THE CURRENT PATENT PROCESS

A patent is a monopoly granted to an inventor in the use of his invention. This monopoly, as the name suggests, prevents other people from making any use of the invention without the consent of the inventor. In Jamaica, patents are valid for fourteen (14) years, and may be extended for a further seven (7) years if the governor general considers it expedient to do so.

Under the Act, a patent requires some “invention”, “discovery” or “improvement”, which means “any manner of new manufacture or new mode of manufacture…” There are, however, certain categories of things which are not patentable and these include scientific theories, mathematical methods, rules for performing a mental act, playing games or doing business, and programmes for a computer.

In order for letters patent to be granted, an inventor must petition that “…he hath invented or discovered some new and useful art, machine, manufacture, or composition of matter, not heretofore known or used within this island…” Simply put, the invention must be novel and it must also be useful, that is, it must also serve a utilitarian function.

Where the inventor is filing the patent, four documents will be required, and these are the petition, declaration, specification in duplicate, and the form of letters patent.

The petition required from the inventor will be a formal petition to the governor general for the grant of letters patent, while the declaration, to be sworn before a justice of the peace or notary public by the inventor, will affirm that, to the best of the inventor's knowledge, he is the first inventor of the invention, and that it has not been used by any other person.

The specification will expound the details of the invention, setting out its object, purpose, benefits and usefulness. If the invention would be better illustrated by diagram, model or drawing, these should also be included.

The form of letters patent is the document that will be signed by the governor general granting the inventor the monopoly rights in the use of the invention in Jamaica.

Patent applications, comprised of these documents, are filed with the Jamaica Intellectual Property Office (JIPO) and are then sent to examiners who will comprehensively assess the novelty and utility of the invention. If such conditions are met, the examiners will recommend the granting of the patent.

Additionally, if corresponding patents have been granted in another jurisdiction where there is extensive examination, the inventor can submit the foreign examination report and foreign grant as the basis of a grant in Jamaica.

Prior to filing a patent, however, it is recommended that a search be conducted at JIPO to ensure that the invention is, in fact, novel and that no other person has applied for a patent for the same invention.

Additionally, prior to letters patent being granted, an inventor must publish the fact that an application for a patent has been made, in the Gazette and a daily newspaper, for four consecutive weeks.

In Jamaica, it is important to note that when a patent is filed, it is, by law, assumed valid until the contrary is proved, and patent applications can take anywhere up to three years to be granted.

It is also important to note that patents granted in Jamaica only receive the monopoly right in Jamaica.
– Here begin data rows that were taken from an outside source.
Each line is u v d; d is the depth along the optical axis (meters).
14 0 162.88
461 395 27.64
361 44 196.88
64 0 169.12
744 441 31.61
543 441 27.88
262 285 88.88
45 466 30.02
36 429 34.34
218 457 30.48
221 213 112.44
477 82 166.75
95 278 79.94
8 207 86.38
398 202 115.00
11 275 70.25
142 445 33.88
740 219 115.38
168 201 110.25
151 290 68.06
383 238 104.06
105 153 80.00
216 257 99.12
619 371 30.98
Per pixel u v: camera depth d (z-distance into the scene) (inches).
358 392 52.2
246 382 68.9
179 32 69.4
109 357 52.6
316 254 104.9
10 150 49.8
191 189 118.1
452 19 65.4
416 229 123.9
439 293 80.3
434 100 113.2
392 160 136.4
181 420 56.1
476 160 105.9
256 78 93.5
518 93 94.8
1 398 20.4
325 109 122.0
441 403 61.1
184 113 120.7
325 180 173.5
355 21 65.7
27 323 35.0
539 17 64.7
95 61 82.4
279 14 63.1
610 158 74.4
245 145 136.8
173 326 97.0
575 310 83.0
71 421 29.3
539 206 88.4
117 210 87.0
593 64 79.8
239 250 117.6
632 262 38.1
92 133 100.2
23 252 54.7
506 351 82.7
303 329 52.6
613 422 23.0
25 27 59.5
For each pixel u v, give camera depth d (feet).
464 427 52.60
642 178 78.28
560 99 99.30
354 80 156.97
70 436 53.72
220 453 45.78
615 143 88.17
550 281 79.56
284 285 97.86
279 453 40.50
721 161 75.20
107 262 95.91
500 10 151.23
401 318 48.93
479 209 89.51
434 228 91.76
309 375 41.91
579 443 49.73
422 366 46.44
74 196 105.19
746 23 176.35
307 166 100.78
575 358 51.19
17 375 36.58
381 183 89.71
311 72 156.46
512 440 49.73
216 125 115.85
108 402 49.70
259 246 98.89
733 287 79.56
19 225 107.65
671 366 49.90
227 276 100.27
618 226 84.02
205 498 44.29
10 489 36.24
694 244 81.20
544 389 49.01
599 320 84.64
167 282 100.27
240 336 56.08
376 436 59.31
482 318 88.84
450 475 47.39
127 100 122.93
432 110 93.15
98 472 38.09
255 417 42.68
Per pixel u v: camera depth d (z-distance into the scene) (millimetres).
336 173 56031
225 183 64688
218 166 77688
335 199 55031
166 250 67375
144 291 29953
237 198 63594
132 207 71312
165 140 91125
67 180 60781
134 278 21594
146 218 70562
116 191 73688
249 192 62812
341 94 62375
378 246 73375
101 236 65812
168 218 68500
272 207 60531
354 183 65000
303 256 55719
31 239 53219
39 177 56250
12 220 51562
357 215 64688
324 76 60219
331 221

Therefore, protection of an invention in another country is only available where an application for the grant of a patent is made in that other country.

Further, Jamaica is not a party to the Patent Cooperation Treaty (PCT), which would have enabled an inventor to concurrently seek protection for an invention in any of several countries (PCT contracting states), by filing one international patent application under the PCT. Therefore, where the inventor is not a resident of a PCT country, individual applications will need to be filed in all countries where patent protection is sought.

NEW LEGISLATION

The revamping of the patent regime is not a new mandate, and has been a topic of political and social debate for well over a decade.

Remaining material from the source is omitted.